3

When running my neural network (Bidirectional LSTMs) for audio recognition i am using Conectionist Temporal Classification (CTC). But at some point, training the Network i get following warning from Tensorflow nearly every batch.

W tensorflow/core/util/ctc/ctc_loss_calculator.cc:144] No valid path found.

This results in the loss being infinite and a broken training.

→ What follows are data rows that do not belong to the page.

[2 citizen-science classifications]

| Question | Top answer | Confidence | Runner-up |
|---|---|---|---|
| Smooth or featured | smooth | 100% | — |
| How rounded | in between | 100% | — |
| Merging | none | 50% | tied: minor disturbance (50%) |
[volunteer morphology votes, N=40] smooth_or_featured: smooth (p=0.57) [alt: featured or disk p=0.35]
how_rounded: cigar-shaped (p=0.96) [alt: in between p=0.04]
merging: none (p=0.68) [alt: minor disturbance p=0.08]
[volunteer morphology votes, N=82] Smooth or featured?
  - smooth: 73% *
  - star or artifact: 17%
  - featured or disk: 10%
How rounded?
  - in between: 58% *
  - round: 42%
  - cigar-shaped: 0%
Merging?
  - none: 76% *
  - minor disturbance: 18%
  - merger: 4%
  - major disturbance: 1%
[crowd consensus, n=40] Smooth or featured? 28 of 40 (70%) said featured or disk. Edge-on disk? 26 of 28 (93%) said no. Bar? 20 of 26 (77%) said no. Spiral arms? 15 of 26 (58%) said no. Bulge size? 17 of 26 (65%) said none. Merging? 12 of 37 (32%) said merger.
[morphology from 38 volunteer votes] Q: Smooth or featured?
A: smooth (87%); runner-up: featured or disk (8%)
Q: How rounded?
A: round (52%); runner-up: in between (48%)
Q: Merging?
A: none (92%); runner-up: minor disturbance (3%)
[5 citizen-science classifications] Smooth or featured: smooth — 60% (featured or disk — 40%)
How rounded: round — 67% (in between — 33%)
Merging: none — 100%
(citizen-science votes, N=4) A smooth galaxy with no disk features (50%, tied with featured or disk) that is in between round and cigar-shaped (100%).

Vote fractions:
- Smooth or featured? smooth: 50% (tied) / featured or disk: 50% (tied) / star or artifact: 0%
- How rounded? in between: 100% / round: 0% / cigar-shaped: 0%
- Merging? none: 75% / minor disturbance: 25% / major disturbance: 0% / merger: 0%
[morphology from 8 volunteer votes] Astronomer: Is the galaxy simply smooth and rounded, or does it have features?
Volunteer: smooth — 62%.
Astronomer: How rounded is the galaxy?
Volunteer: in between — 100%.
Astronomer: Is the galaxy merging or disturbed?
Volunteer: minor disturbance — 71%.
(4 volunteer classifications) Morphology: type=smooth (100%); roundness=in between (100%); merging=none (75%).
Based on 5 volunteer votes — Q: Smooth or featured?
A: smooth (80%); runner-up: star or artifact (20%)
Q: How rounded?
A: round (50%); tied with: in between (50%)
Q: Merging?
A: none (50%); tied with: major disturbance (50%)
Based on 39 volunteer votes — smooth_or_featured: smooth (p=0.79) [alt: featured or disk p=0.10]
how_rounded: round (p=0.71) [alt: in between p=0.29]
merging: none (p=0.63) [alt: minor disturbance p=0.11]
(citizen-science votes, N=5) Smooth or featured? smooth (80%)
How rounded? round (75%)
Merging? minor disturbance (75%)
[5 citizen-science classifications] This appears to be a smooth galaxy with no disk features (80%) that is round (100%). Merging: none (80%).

Epoch 1/5000, train_cost = inf, train_ler = 3.891, valid_cost = inf, valid_ler = 5.433
Train decoding: 
Original: you want to go over and see his gang throw dirt
Decoded: hlvoyvrofuvulovowovwvoxvovoxwyzlwkngitewewewktwlwctnbkmpajxozovofovfvfwnsfvfnfavtieitstyvubeabmbmbjljaceutztqectpmgogovgvovjuvsvsihskikqlvnsmsmsmhmvwiecececeitmhmhfvrf tiet e gekesketksmvamnmamgmnm det ietutswsezvzovovjiecgs gs smsjs s g la ah kjrkmasanxrsdrhdrxgdhdaphxda th sxhsxrdsrsvr krs farsr rdrdakr lrsrsvrsrsrdrsrsraisdsrhrhdrajfrdhxrd d

What exactly does this mean and how can i resolve this issue ?

Florian Braun
  • 973
  • 9
  • 16
  • 1
    Did you try to clip your gradient? (https://groups.google.com/a/tensorflow.org/forum/#!msg/discuss/r1uSwRo82A0/4tfxkGKZCQAJ) – rAyyy May 30 '17 at 04:44
  • I Tried a verry low learning rate (0.005) which reduced the likelyhood that this appears :/ , but first learning is verry slow and second after some time this error may suddenly appear making further training useless . – Florian Braun Jun 07 '17 at 14:15

1 Answers1

-1

I have been working with the same issue and found this article. It suggests that the probable reasons for this issue may be the following:

  1. Sequence of data is shorter than the sequence of labels.
  2. Sequence of data is too long.

I have been trying to train a CNN+RNN model for OCR using the ctc loss function and was faced with the same issue. I tried reducing the learning rate but the issue was still there.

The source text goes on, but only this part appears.